Repeat the material below. Keep every line exactly as written.
══ EXTRACTED ENTRIES
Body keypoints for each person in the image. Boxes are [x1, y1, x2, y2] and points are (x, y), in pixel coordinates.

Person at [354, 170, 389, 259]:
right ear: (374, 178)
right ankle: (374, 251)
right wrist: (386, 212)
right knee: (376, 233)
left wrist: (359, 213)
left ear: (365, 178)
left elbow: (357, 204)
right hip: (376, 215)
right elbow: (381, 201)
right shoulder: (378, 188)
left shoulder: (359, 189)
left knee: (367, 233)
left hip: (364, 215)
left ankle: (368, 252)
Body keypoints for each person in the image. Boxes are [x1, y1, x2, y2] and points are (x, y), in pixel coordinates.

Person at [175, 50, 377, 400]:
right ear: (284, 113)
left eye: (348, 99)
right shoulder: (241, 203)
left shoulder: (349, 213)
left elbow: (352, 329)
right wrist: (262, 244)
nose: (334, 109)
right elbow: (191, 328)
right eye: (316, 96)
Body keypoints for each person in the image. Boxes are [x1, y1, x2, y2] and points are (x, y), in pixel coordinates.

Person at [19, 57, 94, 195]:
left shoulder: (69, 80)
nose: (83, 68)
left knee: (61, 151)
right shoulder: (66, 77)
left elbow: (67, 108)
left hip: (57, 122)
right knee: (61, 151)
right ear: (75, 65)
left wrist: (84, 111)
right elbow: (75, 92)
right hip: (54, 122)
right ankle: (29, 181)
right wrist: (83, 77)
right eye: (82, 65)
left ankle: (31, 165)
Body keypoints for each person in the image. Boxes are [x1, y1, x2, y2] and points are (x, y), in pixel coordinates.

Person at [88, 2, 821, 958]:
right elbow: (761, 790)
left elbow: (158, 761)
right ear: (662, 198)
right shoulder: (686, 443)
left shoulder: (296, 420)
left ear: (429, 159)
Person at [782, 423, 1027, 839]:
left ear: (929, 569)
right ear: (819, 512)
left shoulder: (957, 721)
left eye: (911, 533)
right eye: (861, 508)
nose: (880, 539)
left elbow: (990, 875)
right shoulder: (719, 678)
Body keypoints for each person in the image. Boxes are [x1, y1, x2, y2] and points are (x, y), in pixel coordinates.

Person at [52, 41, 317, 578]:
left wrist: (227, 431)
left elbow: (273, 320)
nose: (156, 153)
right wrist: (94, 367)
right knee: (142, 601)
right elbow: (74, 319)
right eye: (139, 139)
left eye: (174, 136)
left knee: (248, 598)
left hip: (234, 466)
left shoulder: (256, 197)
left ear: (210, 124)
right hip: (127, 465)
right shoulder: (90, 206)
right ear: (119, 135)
════
▶ [SOLUTION TO THIS TASK]:
Body keypoints for each person in the image. Boxes are [x1, y1, x2, y2] and points are (x, y), in pixel coordinates.

Person at [354, 170, 389, 259]:
right ear: (374, 178)
right ankle: (374, 251)
right wrist: (386, 212)
right knee: (376, 233)
left wrist: (359, 213)
left ear: (365, 178)
left elbow: (357, 204)
right hip: (376, 215)
right elbow: (381, 201)
right shoulder: (378, 188)
left shoulder: (359, 189)
left knee: (367, 233)
left hip: (364, 215)
left ankle: (368, 252)
Body keypoints for each person in the image. Boxes are [x1, y1, x2, y2] and points are (x, y), in pixel coordinates.

Person at [175, 50, 377, 400]:
right ear: (284, 113)
left eye: (348, 99)
right shoulder: (241, 203)
left shoulder: (349, 213)
left elbow: (352, 329)
right wrist: (262, 244)
nose: (334, 109)
right elbow: (191, 328)
right eye: (316, 96)
Body keypoints for each person in the image. Boxes are [x1, y1, x2, y2] and points are (x, y), in pixel coordinates.

Person at [19, 57, 94, 195]:
left shoulder: (69, 80)
nose: (83, 68)
left knee: (61, 151)
right shoulder: (66, 77)
left elbow: (67, 108)
left hip: (57, 122)
right knee: (61, 151)
right ear: (75, 65)
left wrist: (84, 111)
right elbow: (75, 92)
right hip: (54, 122)
right ankle: (29, 181)
right wrist: (83, 77)
right eye: (82, 65)
left ankle: (31, 165)
Body keypoints for each person in the image. Boxes are [x1, y1, x2, y2] and points are (x, y), in pixel coordinates.

Person at [88, 2, 821, 958]:
right elbow: (761, 790)
left elbow: (158, 761)
right ear: (662, 198)
right shoulder: (686, 443)
left shoulder: (296, 420)
left ear: (429, 159)
Person at [782, 423, 1027, 839]:
left ear: (929, 569)
right ear: (819, 512)
left shoulder: (957, 721)
left eye: (911, 533)
right eye: (861, 508)
nose: (880, 539)
left elbow: (990, 875)
right shoulder: (719, 678)
Body keypoints for each person in the image. Boxes are [x1, y1, x2, y2] and points are (x, y), in pixel coordinates.

Person at [52, 41, 317, 578]:
left wrist: (227, 431)
left elbow: (273, 320)
nose: (156, 153)
right wrist: (94, 367)
right knee: (142, 601)
right elbow: (74, 319)
right eye: (139, 139)
left eye: (174, 136)
left knee: (248, 598)
left hip: (234, 466)
left shoulder: (256, 197)
left ear: (210, 124)
right hip: (127, 465)
right shoulder: (90, 206)
right ear: (119, 135)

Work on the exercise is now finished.